## Exercise A
Write out a passage from the review discussion, beginning at the words "I think this" and stopping after "any future additions.".
## Exercise B
In the review discussion, the comment that begins "I absolutely do not think we need a warning here" argues against the warning. Using its stated reasons, explain in one to three sentences why it considers the warning unnecessary.
--- Text shown Enclosed Below ---
Please look at the sys/param.h and define a new symbol in the P_OSREL namespace. IN_RTLD worth to be renamed but I did not bothered yet.

I think this change is good (modulo kib's comment).

sbin/newfs/mkfs.c
498 ↗(On Diff #35309)

I think we should still have a warning here, since this is quite likely not expected/intended. It may also serve as a reminder to add such a check for any future additions.

sbin/newfs/mkfs.c
498 ↗(On Diff #35309)

We already have a check in the kernel. Look for p_osrel in kern/kern_exec.c and disallow_high_osrel. By default, if you run too new binary on older kernel, you get the warning.

Of course, this assumes that crt used for binary linking is synced with the binary sources.

sbin/newfs/mkfs.c
498 ↗(On Diff #35309)

I mean specifically for this case of running a tool that will create a long-lived object with different properties based on the running kernel, that we use as part of the release process.

sbin/newfs/mkfs.c
498 ↗(On Diff #35309)

I absolutely do not think we need a warning here. The warning is ~useless in this case. What can a user do about it? Often, in the moment, nothing. It will scare them for no reason. And if it's part of the release, it will be lost in the noise. The release process is fundamentally flawed, we can't fix it here.

In addition, fsck will automatically turn this on when the kernel is the right version. Having it not turned on at this stage is 100% OK.

There's a lot of places in the filesystem code where we do things conditionally based on what we're looking at right now. We don't enable TRIM, for example, on devices that don't support it, which is a bad default for things like SD cards or SSDs/NVMe drives. We fail safe. In addition, if TRIM is turned on in the filesystem, but the underlying system doesn't support it, we turn it off. We have layout policies based on spinning vs non-spinning that we don't warn about, but quietly adapt to if it changes for some reason. This issue is on par with all of those: we do the safe thing.
--- End of Enclosed Text shown ---
--- Supplied material Enclosed Below ---
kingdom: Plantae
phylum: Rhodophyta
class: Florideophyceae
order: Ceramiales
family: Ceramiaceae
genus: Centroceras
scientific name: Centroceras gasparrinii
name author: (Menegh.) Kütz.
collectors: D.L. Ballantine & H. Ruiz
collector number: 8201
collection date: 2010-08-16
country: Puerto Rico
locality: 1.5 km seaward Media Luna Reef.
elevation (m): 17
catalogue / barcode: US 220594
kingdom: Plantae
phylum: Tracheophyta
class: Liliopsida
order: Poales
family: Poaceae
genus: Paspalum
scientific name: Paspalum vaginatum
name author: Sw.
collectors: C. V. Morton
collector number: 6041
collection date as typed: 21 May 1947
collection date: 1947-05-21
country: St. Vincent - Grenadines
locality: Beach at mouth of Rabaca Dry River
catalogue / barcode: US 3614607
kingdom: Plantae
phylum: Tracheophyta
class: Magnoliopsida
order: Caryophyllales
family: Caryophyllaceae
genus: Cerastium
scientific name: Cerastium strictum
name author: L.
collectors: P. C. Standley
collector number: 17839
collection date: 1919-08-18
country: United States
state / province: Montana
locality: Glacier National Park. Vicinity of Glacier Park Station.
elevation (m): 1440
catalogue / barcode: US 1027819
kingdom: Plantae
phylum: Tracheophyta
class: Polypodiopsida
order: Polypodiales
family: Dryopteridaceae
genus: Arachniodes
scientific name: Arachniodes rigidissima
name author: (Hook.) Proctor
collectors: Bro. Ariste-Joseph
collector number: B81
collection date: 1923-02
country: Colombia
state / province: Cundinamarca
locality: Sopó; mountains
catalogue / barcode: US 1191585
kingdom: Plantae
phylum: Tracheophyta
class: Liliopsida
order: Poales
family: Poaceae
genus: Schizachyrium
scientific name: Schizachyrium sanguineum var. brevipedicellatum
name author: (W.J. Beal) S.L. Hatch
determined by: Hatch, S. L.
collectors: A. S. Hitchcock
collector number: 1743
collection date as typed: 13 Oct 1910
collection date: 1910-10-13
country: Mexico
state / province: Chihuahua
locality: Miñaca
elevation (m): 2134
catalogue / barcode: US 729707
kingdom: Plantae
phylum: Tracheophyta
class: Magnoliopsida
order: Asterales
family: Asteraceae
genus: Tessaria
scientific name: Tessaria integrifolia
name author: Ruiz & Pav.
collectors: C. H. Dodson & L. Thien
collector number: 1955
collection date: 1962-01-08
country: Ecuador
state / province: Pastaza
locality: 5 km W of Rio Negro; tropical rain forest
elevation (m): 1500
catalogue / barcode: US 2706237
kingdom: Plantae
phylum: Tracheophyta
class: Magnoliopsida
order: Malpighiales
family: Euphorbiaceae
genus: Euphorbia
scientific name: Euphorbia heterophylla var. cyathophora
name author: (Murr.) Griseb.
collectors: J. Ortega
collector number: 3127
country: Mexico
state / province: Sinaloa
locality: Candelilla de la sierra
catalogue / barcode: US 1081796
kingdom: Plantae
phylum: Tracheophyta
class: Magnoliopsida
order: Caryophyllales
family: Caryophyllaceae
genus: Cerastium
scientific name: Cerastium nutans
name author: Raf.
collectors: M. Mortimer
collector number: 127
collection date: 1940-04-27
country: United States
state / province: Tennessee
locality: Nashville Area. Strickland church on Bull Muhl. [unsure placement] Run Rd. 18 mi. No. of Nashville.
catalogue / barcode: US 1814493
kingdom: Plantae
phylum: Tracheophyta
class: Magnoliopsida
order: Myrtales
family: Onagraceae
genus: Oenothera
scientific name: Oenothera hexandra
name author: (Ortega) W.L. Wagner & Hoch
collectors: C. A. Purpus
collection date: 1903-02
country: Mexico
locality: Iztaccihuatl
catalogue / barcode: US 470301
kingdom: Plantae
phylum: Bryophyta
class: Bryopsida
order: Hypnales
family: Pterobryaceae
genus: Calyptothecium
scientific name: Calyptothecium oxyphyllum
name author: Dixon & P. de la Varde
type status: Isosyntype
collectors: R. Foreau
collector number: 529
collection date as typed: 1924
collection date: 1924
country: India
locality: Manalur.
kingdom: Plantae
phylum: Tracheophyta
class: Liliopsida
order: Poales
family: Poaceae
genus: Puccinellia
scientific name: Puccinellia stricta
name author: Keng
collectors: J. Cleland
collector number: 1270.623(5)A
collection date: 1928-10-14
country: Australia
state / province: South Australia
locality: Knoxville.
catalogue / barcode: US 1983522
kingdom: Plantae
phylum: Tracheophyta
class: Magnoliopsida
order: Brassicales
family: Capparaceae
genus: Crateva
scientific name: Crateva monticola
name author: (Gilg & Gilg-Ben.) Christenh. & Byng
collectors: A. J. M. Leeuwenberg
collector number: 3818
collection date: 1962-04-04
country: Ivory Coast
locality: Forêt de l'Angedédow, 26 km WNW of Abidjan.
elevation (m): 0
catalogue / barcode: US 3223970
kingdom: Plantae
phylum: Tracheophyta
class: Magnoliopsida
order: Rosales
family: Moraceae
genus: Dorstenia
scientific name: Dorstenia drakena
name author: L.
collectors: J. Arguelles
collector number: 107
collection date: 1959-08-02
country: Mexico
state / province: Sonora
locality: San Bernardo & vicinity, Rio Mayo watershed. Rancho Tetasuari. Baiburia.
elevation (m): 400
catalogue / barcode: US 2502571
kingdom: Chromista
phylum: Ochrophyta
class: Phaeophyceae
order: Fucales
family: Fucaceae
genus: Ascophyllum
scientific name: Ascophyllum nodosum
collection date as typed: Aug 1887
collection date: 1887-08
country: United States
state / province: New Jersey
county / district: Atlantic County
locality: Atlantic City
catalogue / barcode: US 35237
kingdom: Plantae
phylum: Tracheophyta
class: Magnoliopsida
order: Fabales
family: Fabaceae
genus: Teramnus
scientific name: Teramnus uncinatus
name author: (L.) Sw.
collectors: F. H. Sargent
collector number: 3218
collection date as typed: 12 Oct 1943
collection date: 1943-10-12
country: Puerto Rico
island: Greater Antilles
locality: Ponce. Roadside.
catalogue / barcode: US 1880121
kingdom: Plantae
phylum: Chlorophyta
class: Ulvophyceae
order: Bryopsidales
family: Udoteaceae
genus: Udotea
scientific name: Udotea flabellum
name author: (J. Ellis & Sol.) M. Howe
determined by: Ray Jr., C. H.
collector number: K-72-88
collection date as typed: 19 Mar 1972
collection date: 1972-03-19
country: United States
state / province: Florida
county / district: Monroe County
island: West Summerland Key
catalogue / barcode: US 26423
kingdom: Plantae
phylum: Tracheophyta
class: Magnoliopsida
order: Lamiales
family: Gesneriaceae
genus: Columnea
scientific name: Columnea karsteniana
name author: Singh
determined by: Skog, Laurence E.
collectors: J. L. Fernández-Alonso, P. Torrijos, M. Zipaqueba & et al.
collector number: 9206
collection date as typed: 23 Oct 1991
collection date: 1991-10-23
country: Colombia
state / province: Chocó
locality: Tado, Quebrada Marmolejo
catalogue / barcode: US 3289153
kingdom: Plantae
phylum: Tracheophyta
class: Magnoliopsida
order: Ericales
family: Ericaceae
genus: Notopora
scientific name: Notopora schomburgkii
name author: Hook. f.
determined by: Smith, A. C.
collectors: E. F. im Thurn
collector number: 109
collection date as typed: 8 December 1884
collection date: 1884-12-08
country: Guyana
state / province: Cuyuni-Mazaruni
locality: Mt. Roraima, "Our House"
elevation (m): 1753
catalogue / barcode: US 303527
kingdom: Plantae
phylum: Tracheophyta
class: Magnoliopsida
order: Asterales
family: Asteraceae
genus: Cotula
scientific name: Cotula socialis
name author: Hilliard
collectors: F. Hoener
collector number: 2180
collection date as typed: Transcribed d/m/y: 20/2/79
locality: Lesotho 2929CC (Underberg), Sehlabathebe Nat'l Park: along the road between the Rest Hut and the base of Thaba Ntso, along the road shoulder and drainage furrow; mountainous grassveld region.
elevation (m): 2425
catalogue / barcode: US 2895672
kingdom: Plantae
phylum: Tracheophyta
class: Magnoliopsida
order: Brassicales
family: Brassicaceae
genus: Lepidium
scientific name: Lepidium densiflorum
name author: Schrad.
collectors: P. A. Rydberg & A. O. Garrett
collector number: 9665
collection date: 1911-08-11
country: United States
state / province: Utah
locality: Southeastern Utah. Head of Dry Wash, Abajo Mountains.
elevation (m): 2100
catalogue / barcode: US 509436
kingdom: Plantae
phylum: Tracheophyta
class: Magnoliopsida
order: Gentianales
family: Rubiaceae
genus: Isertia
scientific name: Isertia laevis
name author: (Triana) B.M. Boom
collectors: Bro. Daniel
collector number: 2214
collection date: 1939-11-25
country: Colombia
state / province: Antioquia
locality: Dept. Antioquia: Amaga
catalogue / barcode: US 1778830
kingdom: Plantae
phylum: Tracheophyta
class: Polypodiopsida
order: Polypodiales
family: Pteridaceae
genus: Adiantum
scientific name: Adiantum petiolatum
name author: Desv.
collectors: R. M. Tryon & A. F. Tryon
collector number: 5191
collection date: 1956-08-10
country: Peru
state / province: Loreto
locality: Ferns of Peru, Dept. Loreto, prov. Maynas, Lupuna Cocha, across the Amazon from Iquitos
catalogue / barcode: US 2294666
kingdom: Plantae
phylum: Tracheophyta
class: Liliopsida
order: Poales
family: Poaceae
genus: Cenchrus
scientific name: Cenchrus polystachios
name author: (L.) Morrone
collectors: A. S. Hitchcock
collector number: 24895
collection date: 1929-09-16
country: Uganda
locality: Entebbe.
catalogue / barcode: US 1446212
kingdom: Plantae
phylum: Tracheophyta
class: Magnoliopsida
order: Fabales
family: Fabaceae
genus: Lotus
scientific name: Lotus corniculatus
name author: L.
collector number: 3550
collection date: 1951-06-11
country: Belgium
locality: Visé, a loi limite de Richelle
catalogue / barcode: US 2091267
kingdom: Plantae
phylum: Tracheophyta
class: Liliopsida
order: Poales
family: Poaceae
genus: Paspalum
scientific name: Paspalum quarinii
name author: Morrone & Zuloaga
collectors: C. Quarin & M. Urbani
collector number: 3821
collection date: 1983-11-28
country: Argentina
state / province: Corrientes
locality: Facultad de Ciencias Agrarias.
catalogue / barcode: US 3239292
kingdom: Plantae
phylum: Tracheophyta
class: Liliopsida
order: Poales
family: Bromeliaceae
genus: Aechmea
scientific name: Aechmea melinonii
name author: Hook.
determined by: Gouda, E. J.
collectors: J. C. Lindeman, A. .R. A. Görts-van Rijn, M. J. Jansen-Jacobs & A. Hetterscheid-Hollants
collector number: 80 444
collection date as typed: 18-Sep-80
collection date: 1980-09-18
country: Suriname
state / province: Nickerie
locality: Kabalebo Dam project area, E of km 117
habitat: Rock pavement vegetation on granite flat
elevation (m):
--- End of Enclosed Supplied material ---
## Final answer A
I think this change is good (modulo kib's comment).

sbin/newfs/mkfs.c
498 ↗(On Diff #35309)

I think we should still have a warning here, since this is quite likely not expected/intended. It may also serve as a reminder to add such a check for any future additions.

## Final answer B
The warning would be close to useless because a user often can do nothing about it at that moment, so it would only scare them, and during the release process it would be lost in the noise. In addition, fsck will turn the feature on automatically once the kernel is the right version, so leaving it off at this stage is fine.